El cajero balanceó su temible bastón con puño de plomo, uno de los protectores de Germánico, y dejó a Lucien en el bulevar, tan sorprendido ante este cuadro de la redacción como lo había estado de los resultados definitivos de la literatura en Vidal y Porchon. Lucien fue diez veces a casa de Andoche Finot, director del periódico, en la calle Feydeau, sin encontrarle. A la mañana temprano, Finot aún no había llegado. Al mediodía, Finot ya había salido; comía, le decían, en tal café; Lucien iba al café, preguntaba por Finot a la sirvienta, venciendo repugnancias inauditas. Finot acababa de salir. Finalmente Lucien, cansado, consideró a Finot como a un personaje apócrifo y fabuloso, y le pareció mucho más sencillo encontrar a Étienne Lousteau en Flicoteaux. Este periodista le explicaría sin ningún género de dudas el misterio que se cernía sobre la existencia del periódico al que estaba adscrito.

Después del cien veces bendito día en que Lucien conoció a Daniel D'Arthez, había cambiado de sitio en Flicoteaux; los dos amigos comían uno al lado del otro y hablaban en voz baja de alta literatura, y de asuntos a tratar, de la manera de presentarlos, de desarrollarlos y de su desenlace, En aquellos momentos, Daniel D’Arthez corregía el manuscrito de
El arquero de Carlos IX
, rehacía algunos capítulos, escribía las bellas páginas que allí se encuentran y terminaba el magnífico prólogo que, tal vez, domina al libro y que tanta claridad arrojó sobre la joven literatura.
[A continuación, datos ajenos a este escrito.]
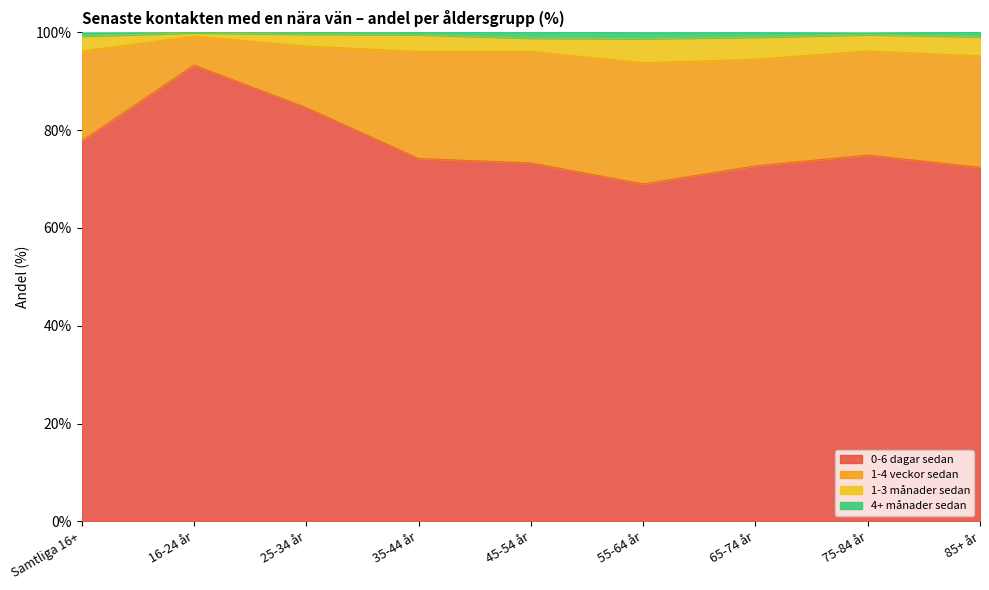

The 0-6 dagar sedan series shows 107.2 at 35-44 år. True or false?

False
Un día, en el instante en que Lucien se sentaba al lado de Daniel, que le había esperado y cuya mano aún estrechaba, vio en la puerta a Étienne Lousteau, que hacía molinetes con su bastón. Lucien se soltó bruscamente de la mano de Daniel y dijo al camarero que quería comer en su antiguo lugar, junto al mostrador, D’Arthez arrojó sobre Lucien una de esas angelicales miradas en las que el perdón envuelve al reproche y que cayó tan vivamente en el corazón del poeta, que volvió a coger la mano de Daniel para estrecharla de nuevo.

—Se trata de un asunto muy importante para mí —le dijo—; ya te contaré más tarde.
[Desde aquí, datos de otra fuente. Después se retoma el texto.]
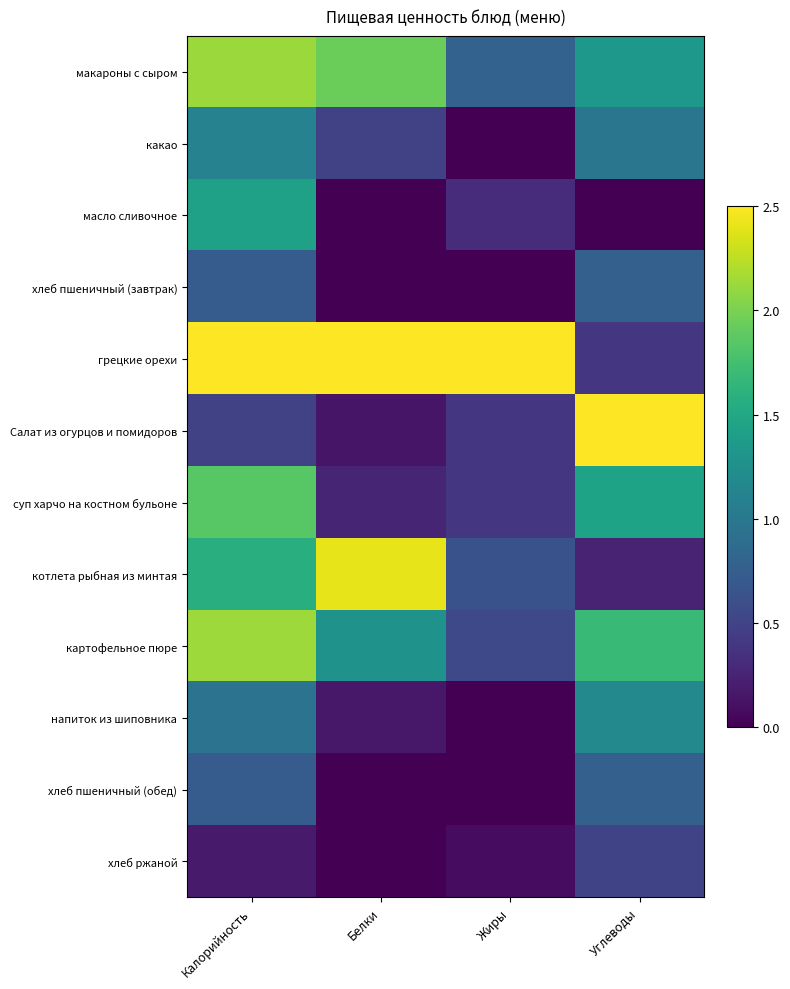

Rank the series by their maximum value, from lowest to highest.

хлеб ржаной, хлеб пшеничный (завтрак), хлеб пшеничный (обед), какао, напиток из шиповника, масло сливочное, суп харчо на костном бульоне, макароны с сыром, картофельное пюре, котлета рыбная из минтая, грецкие орехи, Салат из огурцов и помидоров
Lucien se sentó en su antiguo puesto en el momento en que Lousteau se acomodaba en el suyo, saludó el primero y la conversación se entabló bien pronto y se hizo tan animada que Lucien se fue a buscar su manuscrito de
Las Margaritas
mientras Lousteau acababa de comer. Había logrado poder someter sus sonetos al juicio del periodista y contaba con su alarde de condescendencia para encontrar un editor o poder entrar en el periódico. A la vuelta, Lucien vio a Daniel en un rincón del restaurante, tristemente acodado y que le miró melancólicamente, pero, devorado por la miseria y empujado por la ambición, hizo como si no viese a su hermano de cenáculo y siguió a Lousteau.